Here is a quick visual guide to the different shirt collars and cuffs.
The widest collar shape, this style looks best on someone with a longer, thinner face. Most commonly found in English shirts, this collar looks best with a very wide tie knot; typically a full windsor knot.
Not as extreme as the Cutaway Collar, the Spread Collar is still quite wide. Like the Cutaway Collar, the Spread collar looks best on someone with a longer face, and works best with a wider tie knot. Depending on the thickness of the tie, either a full or half windsor will work.
Not as extreme as a full Spread Collar, the Semi-Spread Collar looks better on a greater variety of face shapes. It still looks good on those with longer and thinner faces, but also works well on those with slightly more rounded faces. It typically works best with a half windsor or similarly sized knot. This is the collar that I use the most.
The most common collar, the Point Collar works best on those with shorter, rounder faces. This collar works best with smaller knots, like the four-in-hand.
A similar shape to the Point Collar, the Pin Collar is a soft collar (it doesn’t have collar stays), where the two sides are held together be some form of bar or pin. This typically works best with smaller tie knots, with the bar going behind and lifting the tie; forming an arch. It is not common these days, but can be seen occasionally.
Similar to the Pin Collar, this collar has a built-in tab that connects the two sides of the collar. Like the pin collar, this tab connects behind the tie, lifting it up. It is somewhat more common than the Pin Collar, but is still fairly rare compared to the other collar styles.
This collar looks best on those with thin, angular faces, and can be seen in a variety of collar widths, and as a Pin Collar. It works best with smaller tie knots. It is also not as common as the other collar styles, but can be occasionally seen on certain stylish celebrities; David Beckham for instance.
Highly popular for business shirts in the U.S, the button down collar is the most casual collar style. Most often seen on casual and sports shirts, it works best with smaller tie knots, and with more casual ties. It should never be worn to any formal or dressy event, and in my opinion, even wearing it to work is stretching the limit; as common as it is.
The most formal collar style, it should only be worn with a bow tie (self tied only), and should be highly starched. Ideally, the collar will be detachable, and have long points; unlike the small floppy points on most attached wing collars that are unfortunately common. It is only really necessary for White Tie events, with a turndown collar being better for Black Tie.
This collar is designed to have a Detachable Collar attached. Detachable Collars can be found in many of the same styles as those above, and in a few more. These collars are most often seen on period costumes (like those in Downton Abbey, or old Sherlock Holmes shows). They are also occasionally found on casual shirts, but they serve no purpose whatsoever, and look silly.
1 Button Barrel Cuff
The most common Shirt Cuff, the button cuff is appropriate for all but most formal occasions. Perfect for everyday business shirts, and casual shirts. They can occasionally be found as a convertible cuff, which will have a buttonhole on both sides, which allows for the use of cufflinks; a nice option for around the office, but not for formal events.
2 Button Barrel Cuff
Longer than the Single Button Barrel Cuff, the 2 Button Barrel Cuff suits those with longer arms; this creates the illusion of better proportion.

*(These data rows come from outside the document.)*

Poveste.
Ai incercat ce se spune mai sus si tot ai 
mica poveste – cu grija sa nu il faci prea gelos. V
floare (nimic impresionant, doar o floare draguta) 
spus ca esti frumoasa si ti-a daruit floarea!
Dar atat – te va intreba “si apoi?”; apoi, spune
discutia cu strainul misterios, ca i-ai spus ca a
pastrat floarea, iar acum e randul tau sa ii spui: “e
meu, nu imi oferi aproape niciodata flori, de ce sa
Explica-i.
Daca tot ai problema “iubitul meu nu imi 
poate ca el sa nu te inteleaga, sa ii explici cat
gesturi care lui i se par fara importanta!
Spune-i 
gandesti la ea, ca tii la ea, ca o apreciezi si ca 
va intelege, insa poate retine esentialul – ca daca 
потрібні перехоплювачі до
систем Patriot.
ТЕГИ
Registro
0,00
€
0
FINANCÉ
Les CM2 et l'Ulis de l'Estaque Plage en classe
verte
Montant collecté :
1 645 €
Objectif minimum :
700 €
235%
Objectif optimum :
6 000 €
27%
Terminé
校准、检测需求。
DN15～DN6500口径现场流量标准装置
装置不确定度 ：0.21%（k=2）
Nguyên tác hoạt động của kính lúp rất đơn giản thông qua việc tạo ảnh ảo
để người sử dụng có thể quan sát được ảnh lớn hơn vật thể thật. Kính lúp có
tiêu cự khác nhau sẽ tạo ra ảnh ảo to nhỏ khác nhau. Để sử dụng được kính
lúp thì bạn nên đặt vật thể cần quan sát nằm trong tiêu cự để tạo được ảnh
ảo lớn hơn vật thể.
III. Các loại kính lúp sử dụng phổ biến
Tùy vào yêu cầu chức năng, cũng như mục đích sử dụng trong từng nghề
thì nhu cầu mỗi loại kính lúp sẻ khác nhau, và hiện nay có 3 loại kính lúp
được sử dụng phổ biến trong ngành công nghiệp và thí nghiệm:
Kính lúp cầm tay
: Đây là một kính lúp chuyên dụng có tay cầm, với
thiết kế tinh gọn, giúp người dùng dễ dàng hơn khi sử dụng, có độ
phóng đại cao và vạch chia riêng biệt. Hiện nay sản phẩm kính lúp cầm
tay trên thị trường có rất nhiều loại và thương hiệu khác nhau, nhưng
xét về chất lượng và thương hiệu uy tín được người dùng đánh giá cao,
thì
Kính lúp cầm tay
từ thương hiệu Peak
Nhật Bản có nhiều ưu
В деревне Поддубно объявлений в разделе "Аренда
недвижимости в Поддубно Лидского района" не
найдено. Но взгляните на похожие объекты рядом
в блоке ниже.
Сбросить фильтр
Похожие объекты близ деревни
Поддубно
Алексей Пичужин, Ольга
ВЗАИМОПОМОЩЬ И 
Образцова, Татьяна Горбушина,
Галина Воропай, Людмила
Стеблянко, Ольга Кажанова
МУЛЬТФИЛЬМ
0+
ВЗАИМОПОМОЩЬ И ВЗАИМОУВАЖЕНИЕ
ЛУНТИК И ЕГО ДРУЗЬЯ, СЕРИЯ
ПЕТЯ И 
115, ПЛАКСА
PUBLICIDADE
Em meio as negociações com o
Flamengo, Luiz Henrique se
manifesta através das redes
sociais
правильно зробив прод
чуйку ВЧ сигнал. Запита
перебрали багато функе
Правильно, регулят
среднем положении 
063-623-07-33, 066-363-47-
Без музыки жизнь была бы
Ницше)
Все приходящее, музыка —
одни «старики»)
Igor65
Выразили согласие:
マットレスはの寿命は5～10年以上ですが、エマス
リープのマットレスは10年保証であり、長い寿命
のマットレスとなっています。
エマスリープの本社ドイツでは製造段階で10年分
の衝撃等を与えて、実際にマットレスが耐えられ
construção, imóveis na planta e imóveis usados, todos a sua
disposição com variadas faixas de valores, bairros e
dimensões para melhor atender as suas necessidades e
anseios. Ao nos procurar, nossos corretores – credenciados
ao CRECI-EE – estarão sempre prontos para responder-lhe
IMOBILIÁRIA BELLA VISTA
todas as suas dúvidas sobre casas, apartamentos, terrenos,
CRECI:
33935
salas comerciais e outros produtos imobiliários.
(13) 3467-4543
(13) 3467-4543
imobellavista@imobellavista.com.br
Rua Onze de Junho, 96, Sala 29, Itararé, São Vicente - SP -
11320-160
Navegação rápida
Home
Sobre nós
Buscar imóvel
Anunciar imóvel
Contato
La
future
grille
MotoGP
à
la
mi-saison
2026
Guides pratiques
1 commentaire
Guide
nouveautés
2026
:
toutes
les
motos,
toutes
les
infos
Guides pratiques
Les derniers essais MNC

Popularised by Sean Connery in Dr. No, the Turnback Cuff is a cuff that is quite rare, but can occasionally be found on more fashion forward individuals. More of a dandyish look, this cuff isn’t technically appropriate for more formal or dressy occasions, but can be worn to work if it is a less formal office. They are not common, and it is incredibly rare to find them on ready to wear shirts. Like the French Cuff (below), it consists of a long cuff which is then folded back on itself. Unlike the french cuff, it is held together by buttons.
The most formal cuff option, and my personal favourite. This is the only cuff that should be worn to formal events, but it is completely appropriate for day-to-day business. It consists of one long cuff which is then folded back on itself, and then held together by cuff links, or silk knots, for a more casual appearance.